原文摘录:
···

东亚海域的倭寇与贼商
——南条范夫《海贼商人》的经济化倾向与审美化描写

2019-11-13 22:35郭尔雅王向远
华夏文化论坛 2019年1期
关键词:倭寇马尼拉商人

郭尔雅 王向远

【内容提要】当代日本倭寇题材文学即“倭寇文学”,因作家的视角和立场的不同,对“倭寇”的描写也各有不同。其中,在对倭寇、海贼进行审美化描写方面,南条范夫的长篇小说《海贼商人》颇有代表性。小说对当时较为繁荣的东亚贸易重镇堺市与马尼拉的描写,是日本贼商试图通过武装贸易活动来对政治施加影响,并以此确立自己人生价值的反映,也体现了中、日、西班牙、菲律宾各国在这一特定背景下复杂的国际关系与矛盾纠葛。作者南条范夫对这一切的描写都做了貌似超越国家与时代的纯审美化描写,将贼商的海上暴力作为纯粹的武勇行为加以欣赏,强调贼商在海上的热血冒险,从而与民族主义、国家主义、商业主义倾向一道,构成了日本当代“倭寇文学”中的另一种形态。

对于“倭寇”在东亚海域的活动,日本“倭寇文学”(描写倭寇的文学)中都多有描写,这些描写又因其作者切入的角度和对“倭寇”所持立场的不同,呈现出了不同的样态。其中日本当代小说家南条范夫(1908~)所著的《海贼商人》,则是从武装贸易的角度描写“倭寇”,并将其进行了审美化处理的代表之作。小说是从永禄十一年(1568)织田信长攻打近江箕作城之时,守城部将建部吉保之子脱逃海上这一历史记载为开端的。如作者南条范夫在小说后记中所说:“至于他们逃往海上之后的活动,历史就无有记载了。《海贼商人》便是对史料无载的部分所进行的推演。”小说主要写了建部吉保之子弥平太兄弟几经辗转逃往海上之后,弥平太先后加入“倭寇”与海贼队伍,在南海之上,在广州、吕宋以及日本之间进出往来,时而抢掠战斗,时而贸易交换,进行了一系列海上活动。后又在机缘巧合之下成为日本堺市纳屋助左卫门的养子,最终继承其名号,转而为商,成就了日本历史上一代豪商纳屋助左卫门的威名。

···

原始记录:
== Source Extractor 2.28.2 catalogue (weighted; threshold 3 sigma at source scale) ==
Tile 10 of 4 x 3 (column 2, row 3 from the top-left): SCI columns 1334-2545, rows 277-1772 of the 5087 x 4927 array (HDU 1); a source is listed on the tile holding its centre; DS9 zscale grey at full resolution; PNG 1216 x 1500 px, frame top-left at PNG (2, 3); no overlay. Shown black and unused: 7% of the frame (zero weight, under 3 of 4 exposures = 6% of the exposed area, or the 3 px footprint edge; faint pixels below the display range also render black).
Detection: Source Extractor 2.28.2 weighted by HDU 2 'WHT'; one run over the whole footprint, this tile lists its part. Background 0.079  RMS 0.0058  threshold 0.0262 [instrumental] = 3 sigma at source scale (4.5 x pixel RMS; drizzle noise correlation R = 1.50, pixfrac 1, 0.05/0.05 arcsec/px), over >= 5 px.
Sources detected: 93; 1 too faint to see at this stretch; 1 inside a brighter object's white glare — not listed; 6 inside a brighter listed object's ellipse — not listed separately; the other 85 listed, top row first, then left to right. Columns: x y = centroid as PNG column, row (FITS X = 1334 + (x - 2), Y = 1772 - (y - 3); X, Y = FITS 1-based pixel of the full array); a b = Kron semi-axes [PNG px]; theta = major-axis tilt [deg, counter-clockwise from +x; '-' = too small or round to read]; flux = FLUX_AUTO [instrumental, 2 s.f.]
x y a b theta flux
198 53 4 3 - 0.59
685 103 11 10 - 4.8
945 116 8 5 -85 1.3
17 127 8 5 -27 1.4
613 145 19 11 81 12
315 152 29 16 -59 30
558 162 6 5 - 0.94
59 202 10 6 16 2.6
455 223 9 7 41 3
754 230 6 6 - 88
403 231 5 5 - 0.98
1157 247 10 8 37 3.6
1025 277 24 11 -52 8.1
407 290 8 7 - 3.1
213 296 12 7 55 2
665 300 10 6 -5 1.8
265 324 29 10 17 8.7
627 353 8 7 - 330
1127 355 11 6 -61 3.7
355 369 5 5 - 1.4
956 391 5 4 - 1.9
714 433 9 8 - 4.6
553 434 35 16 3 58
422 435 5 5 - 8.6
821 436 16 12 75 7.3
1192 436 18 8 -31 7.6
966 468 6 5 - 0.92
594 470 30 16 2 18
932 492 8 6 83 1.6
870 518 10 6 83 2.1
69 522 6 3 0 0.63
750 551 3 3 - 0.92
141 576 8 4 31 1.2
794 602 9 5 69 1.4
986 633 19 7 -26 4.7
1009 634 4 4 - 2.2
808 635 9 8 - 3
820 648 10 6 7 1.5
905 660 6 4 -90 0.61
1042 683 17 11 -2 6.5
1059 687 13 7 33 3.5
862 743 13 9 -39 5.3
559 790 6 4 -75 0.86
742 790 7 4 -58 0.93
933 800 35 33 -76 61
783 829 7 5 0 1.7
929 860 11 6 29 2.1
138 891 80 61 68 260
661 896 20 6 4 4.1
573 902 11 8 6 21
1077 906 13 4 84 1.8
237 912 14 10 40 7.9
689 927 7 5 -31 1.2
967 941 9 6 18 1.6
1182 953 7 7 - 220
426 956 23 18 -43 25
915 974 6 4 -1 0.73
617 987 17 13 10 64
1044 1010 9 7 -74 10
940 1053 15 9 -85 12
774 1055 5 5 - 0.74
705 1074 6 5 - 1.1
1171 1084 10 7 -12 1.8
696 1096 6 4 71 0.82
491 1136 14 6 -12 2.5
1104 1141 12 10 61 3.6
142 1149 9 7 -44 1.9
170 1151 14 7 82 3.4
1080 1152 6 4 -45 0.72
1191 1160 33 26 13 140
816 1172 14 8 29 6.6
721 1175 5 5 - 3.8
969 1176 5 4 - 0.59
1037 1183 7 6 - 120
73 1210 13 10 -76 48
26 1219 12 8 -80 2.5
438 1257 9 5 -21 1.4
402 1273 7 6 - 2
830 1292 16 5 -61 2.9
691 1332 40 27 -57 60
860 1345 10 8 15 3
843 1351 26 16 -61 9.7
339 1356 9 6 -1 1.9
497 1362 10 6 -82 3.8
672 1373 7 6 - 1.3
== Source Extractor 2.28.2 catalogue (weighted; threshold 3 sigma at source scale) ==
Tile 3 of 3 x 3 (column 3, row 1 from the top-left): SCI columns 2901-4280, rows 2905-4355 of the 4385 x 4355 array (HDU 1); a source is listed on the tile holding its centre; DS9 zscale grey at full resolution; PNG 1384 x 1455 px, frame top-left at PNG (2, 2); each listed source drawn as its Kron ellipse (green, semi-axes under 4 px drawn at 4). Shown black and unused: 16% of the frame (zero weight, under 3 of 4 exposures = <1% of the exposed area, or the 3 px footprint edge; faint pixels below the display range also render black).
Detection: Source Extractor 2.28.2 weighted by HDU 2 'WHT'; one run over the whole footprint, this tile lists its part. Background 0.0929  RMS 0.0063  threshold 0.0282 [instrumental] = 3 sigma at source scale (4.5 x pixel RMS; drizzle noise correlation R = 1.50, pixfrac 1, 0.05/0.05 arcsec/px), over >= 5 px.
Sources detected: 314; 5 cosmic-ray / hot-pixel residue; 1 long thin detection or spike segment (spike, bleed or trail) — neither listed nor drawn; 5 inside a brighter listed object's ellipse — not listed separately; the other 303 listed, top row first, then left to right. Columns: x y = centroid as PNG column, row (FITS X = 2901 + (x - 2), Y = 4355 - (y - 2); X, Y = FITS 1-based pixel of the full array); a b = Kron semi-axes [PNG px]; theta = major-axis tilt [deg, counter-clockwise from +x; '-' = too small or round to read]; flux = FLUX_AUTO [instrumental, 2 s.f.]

···

任务说明:
1) 在这段谈《海贼商人》的文字里,弥平太最后继承了谁的名号?
2) 从上面的记录里挑出所有带有字符串"Background"的行,一行不改地抄下来。

依次作答:
1) 纳屋助左卫门的名号。

2)
Detection: Source Extractor 2.28.2 weighted by HDU 2 'WHT'; one run over the whole footprint, this tile lists its part. Background 0.079  RMS 0.0058  threshold 0.0262 [instrumental] = 3 sigma at source scale (4.5 x pixel RMS; drizzle noise correlation R = 1.50, pixfrac 1, 0.05/0.05 arcsec/px), over >= 5 px.
Detection: Source Extractor 2.28.2 weighted by HDU 2 'WHT'; one run over the whole footprint, this tile lists its part. Background 0.0929  RMS 0.0063  threshold 0.0282 [instrumental] = 3 sigma at source scale (4.5 x pixel RMS; drizzle noise correlation R = 1.50, pixfrac 1, 0.05/0.05 arcsec/px), over >= 5 px.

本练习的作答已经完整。